Copy out every line of the data below, leaving each one unchanged.

"""

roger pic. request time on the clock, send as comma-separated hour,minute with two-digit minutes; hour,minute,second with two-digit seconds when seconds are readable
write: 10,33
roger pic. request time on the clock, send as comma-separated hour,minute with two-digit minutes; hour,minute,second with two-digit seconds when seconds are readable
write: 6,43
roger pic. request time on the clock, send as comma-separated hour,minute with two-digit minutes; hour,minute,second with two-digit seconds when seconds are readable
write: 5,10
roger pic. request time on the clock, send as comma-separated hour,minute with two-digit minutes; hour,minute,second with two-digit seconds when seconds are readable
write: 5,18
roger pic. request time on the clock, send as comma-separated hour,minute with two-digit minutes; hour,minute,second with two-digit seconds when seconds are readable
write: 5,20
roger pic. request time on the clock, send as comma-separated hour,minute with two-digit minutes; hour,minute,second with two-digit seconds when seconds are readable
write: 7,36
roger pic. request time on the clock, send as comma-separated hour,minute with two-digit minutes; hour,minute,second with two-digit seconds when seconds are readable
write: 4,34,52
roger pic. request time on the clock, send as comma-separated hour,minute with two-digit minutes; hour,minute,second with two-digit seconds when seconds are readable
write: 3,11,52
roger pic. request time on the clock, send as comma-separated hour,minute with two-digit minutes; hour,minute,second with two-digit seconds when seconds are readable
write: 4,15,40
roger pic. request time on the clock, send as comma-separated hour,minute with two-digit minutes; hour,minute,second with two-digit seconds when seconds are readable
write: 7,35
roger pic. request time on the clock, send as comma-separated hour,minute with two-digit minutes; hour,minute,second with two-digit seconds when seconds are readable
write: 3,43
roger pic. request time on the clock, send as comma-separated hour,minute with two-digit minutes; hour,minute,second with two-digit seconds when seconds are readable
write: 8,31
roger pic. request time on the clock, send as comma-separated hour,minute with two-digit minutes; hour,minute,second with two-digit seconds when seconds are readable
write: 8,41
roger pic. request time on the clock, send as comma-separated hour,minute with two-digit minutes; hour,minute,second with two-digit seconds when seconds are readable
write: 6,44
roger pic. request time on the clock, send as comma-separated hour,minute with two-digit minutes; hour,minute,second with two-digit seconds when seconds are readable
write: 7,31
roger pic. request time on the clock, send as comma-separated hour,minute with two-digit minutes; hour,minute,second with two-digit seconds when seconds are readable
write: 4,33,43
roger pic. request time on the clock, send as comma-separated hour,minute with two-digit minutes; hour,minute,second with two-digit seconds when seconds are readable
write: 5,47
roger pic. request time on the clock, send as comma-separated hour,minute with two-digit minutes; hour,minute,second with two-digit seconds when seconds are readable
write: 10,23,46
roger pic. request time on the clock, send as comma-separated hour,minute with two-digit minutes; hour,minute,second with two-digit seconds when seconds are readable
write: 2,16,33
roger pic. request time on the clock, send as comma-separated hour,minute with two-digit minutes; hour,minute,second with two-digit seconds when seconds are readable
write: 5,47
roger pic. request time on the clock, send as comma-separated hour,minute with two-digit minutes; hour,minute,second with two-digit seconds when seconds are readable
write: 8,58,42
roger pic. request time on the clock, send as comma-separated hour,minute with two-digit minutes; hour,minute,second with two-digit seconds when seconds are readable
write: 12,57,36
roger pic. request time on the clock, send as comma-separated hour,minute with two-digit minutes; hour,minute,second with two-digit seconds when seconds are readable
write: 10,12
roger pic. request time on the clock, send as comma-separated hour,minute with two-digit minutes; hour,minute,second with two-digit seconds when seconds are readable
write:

"""

## WORKED ANSWER
roger pic. request time on the clock, send as comma-separated hour,minute with two-digit minutes; hour,minute,second with two-digit seconds when seconds are readable
write: 10,33
roger pic. request time on the clock, send as comma-separated hour,minute with two-digit minutes; hour,minute,second with two-digit seconds when seconds are readable
write: 6,43
roger pic. request time on the clock, send as comma-separated hour,minute with two-digit minutes; hour,minute,second with two-digit seconds when seconds are readable
write: 5,10
roger pic. request time on the clock, send as comma-separated hour,minute with two-digit minutes; hour,minute,second with two-digit seconds when seconds are readable
write: 5,18
roger pic. request time on the clock, send as comma-separated hour,minute with two-digit minutes; hour,minute,second with two-digit seconds when seconds are readable
write: 5,20
roger pic. request time on the clock, send as comma-separated hour,minute with two-digit minutes; hour,minute,second with two-digit seconds when seconds are readable
write: 7,36
roger pic. request time on the clock, send as comma-separated hour,minute with two-digit minutes; hour,minute,second with two-digit seconds when seconds are readable
write: 4,34,52
roger pic. request time on the clock, send as comma-separated hour,minute with two-digit minutes; hour,minute,second with two-digit seconds when seconds are readable
write: 3,11,52
roger pic. request time on the clock, send as comma-separated hour,minute with two-digit minutes; hour,minute,second with two-digit seconds when seconds are readable
write: 4,15,40
roger pic. request time on the clock, send as comma-separated hour,minute with two-digit minutes; hour,minute,second with two-digit seconds when seconds are readable
write: 7,35
roger pic. request time on the clock, send as comma-separated hour,minute with two-digit minutes; hour,minute,second with two-digit seconds when seconds are readable
write: 3,43
roger pic. request time on the clock, send as comma-separated hour,minute with two-digit minutes; hour,minute,second with two-digit seconds when seconds are readable
write: 8,31
roger pic. request time on the clock, send as comma-separated hour,minute with two-digit minutes; hour,minute,second with two-digit seconds when seconds are readable
write: 8,41
roger pic. request time on the clock, send as comma-separated hour,minute with two-digit minutes; hour,minute,second with two-digit seconds when seconds are readable
write: 6,44
roger pic. request time on the clock, send as comma-separated hour,minute with two-digit minutes; hour,minute,second with two-digit seconds when seconds are readable
write: 7,31
roger pic. request time on the clock, send as comma-separated hour,minute with two-digit minutes; hour,minute,second with two-digit seconds when seconds are readable
write: 4,33,43
roger pic. request time on the clock, send as comma-separated hour,minute with two-digit minutes; hour,minute,second with two-digit seconds when seconds are readable
write: 5,47
roger pic. request time on the clock, send as comma-separated hour,minute with two-digit minutes; hour,minute,second with two-digit seconds when seconds are readable
write: 10,23,46
roger pic. request time on the clock, send as comma-separated hour,minute with two-digit minutes; hour,minute,second with two-digit seconds when seconds are readable
write: 2,16,33
roger pic. request time on the clock, send as comma-separated hour,minute with two-digit minutes; hour,minute,second with two-digit seconds when seconds are readable
write: 5,47
roger pic. request time on the clock, send as comma-separated hour,minute with two-digit minutes; hour,minute,second with two-digit seconds when seconds are readable
write: 8,58,42
roger pic. request time on the clock, send as comma-separated hour,minute with two-digit minutes; hour,minute,second with two-digit seconds when seconds are readable
write: 12,57,36
roger pic. request time on the clock, send as comma-separated hour,minute with two-digit minutes; hour,minute,second with two-digit seconds when seconds are readable
write: 10,12
roger pic. request time on the clock, send as comma-separated hour,minute with two-digit minutes; hour,minute,second with two-digit seconds when seconds are readable
write:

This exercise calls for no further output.